*ВОПРОСЫ К ТЕКСТУ*
1. Определите, согласуются ли утверждения (a), (b) и (c) с текстом о Спасо-Преображенском соборе Соловецкого монастыря. Для каждого ответьте «да» или «нет» и приведите решающие слова текста точной цитатой.
(a) Собор был построен в 1558–1566 годах.
(b) При первом знакомстве с монастырём рассказчик и Александр Мартынов поднялись на чердак собора.
(c) Собор проиграл от реставрации.
2. Продолжите текст о Спасо-Преображенском соборе Соловецкого монастыря, начав сразу после его последнего предложения.

*ПРЕДЛОЖЕННЫЙ ТЕКСТ*
╭──
Сначала были долгие разговоры в тесных и жарко натопленных кельях, занятых отделами музея. А потом меня как почетного гостя повели осматривать монастырь. Подробности этого первого знакомства давно погребены под толщей позднейших впечатлений. И все же я отчетливо помню крутую обледеневшую лестницу в стене, по которой мы с тогдашним заместителем директора Александром Мартыновым тщетно пытались вскарабкаться на чердак собора. Тогда он не принял нас. Но прошло время, — и соловецкий собор снизошел до меня со своей облачной высоты. Он приоткрыл мне лишь малую толику своего сокровенного знания. Но и ее хватило, чтобы я на всю жизнь остался его смиренным прихожанином…

 

Спасо-Преображенский собор Соловецкого монастыря, построенный в 1558 — 1566 годах, — самый оригинальный и впечатляющий архитектурный памятник русского Севера. Сегодня, после долгих лет реставрации, после повторного освящения и возобновления богослужений, он выглядит совсем не так, как выглядел два десятка лет назад. Нельзя сказать, что собор проиграл от реставрации, как это иногда случается с жемчужинами нашей древности. Напротив. Он как бы засветился снежной белизной своих стен, расцвел всем богатством изначальных форм, согрелся теплом песнопений и молитв.

 

Но я не забуду и тот собор, который покорил меня при первой встрече, который я потом подолгу наблюдал, приехав на Соловки тем же летом вместе с московскими студентами.

 

Издалека он напоминал тогда гранитную скалу. Однако четкие очертания стен и мерный ритм упругих закомар заставляли искать сородичей этого странного сооружения не в мире природы, а в мире архитектуры. И здесь из глубин памяти всплывали то монолиты египетских пирамид, то серые громады готических соборов.

 

Огромный и сумрачный, он гордо возвышался над прилепившимися к нему со всех сторон пристройками. Его центральная глава и башенки четырех приделов, поднятых на своды и создававших образ пятиглавия, были сверху словно обрублены. Обломы древнего темно-красного кирпича, как кровоточащие культи, были наспех "перевязаны" убогими дощатыми навесами в виде зонтиков. Белая известь стен от времени потемнела. Местами из-под нее проступали тяжелые кирпичи 16-го столетия.
╰──
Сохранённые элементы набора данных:
╭──
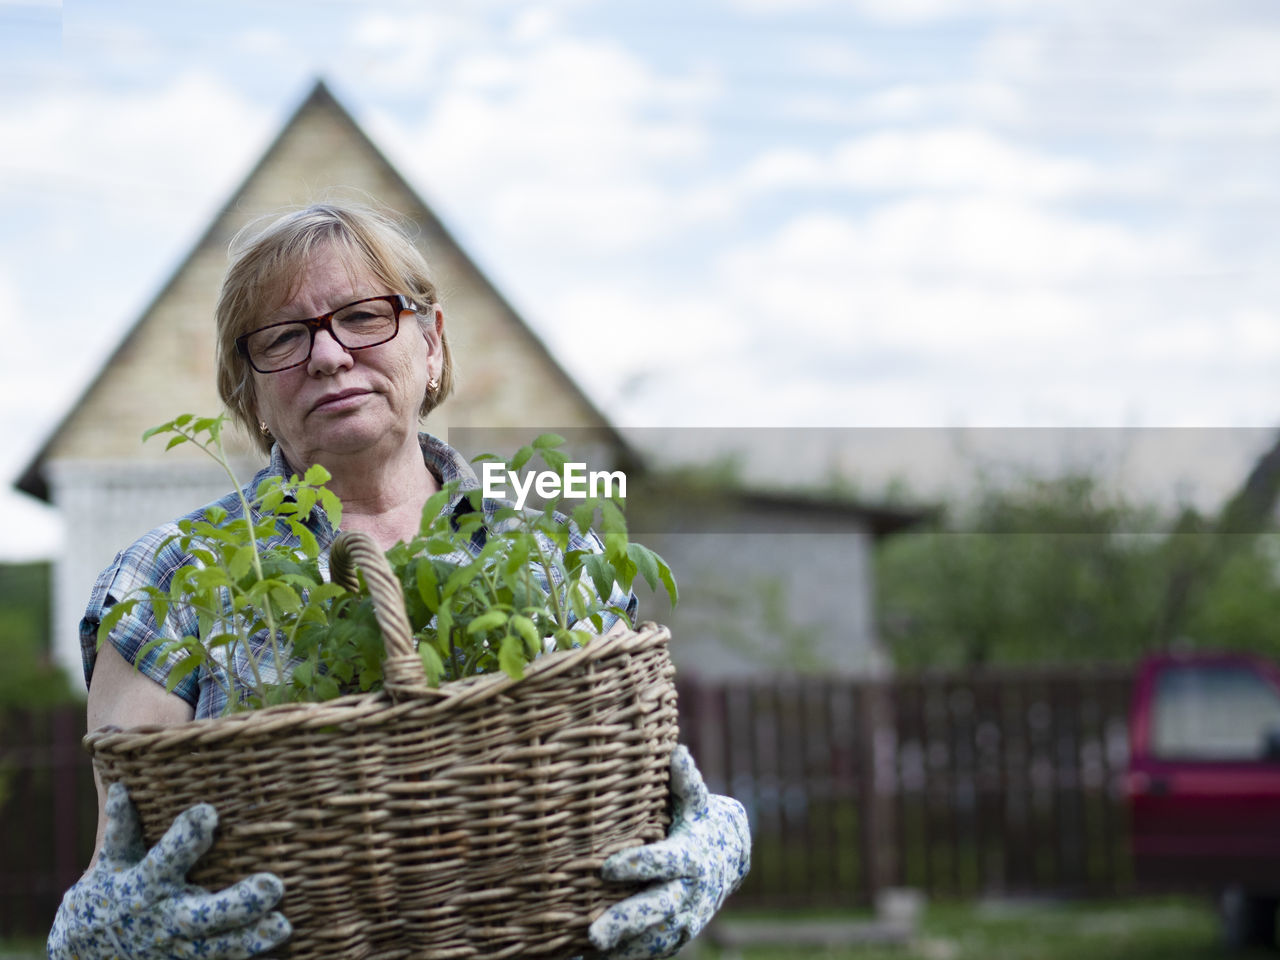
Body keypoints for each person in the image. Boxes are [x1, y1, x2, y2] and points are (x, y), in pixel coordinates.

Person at [48, 201, 751, 959]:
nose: (327, 356)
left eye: (362, 316)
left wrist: (717, 844)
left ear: (433, 344)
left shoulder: (555, 558)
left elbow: (653, 798)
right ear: (248, 392)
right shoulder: (168, 580)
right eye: (283, 337)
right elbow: (118, 869)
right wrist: (101, 938)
╰──
*ОТВЕТЫ ПО ПУНКТАМ*
1.
(a) Да: «построенный в 1558 — 1566 годах».
(b) Нет: «тщетно пытались вскарабкаться на чердак собора».
(c) Нет: «Нельзя сказать, что собор проиграл от реставрации».

2.
Обезображенный и словно разгневанный, собор дышал какой-то грозной силой. Он устрашал и завораживал. Бывало мы часами сидели перед ним на скамейке у крыльца музея, то обсуждая его архитектурные особенности, то просто молча созерцая изъеденные временем старые стены.

 

Вступив через гигантский портал в его прохладный полумрак, каждый ощущал себя лицом к лицу с какой-то неведомой силой. Два огромных квадратных пилона, словно ноги гиганта, врастали в холодный каменный пол. Под высокими сводами дремало чуткое эхо. От узких окон тянулись прорезавшие полумрак золотые полосы солнечного света.

 

В соборе царило запустение. Откуда-то с самого верха свисала огромная ржавая цепь от паникадила. На восточной стене уныло торчали балки креплений иконостаса. Почти осыпавшаяся роспись стен напоминала о себе то чьим-то размытым силуэтом, то свитком с исчезнувшей надписью, то крылом давно улетевшего ангела.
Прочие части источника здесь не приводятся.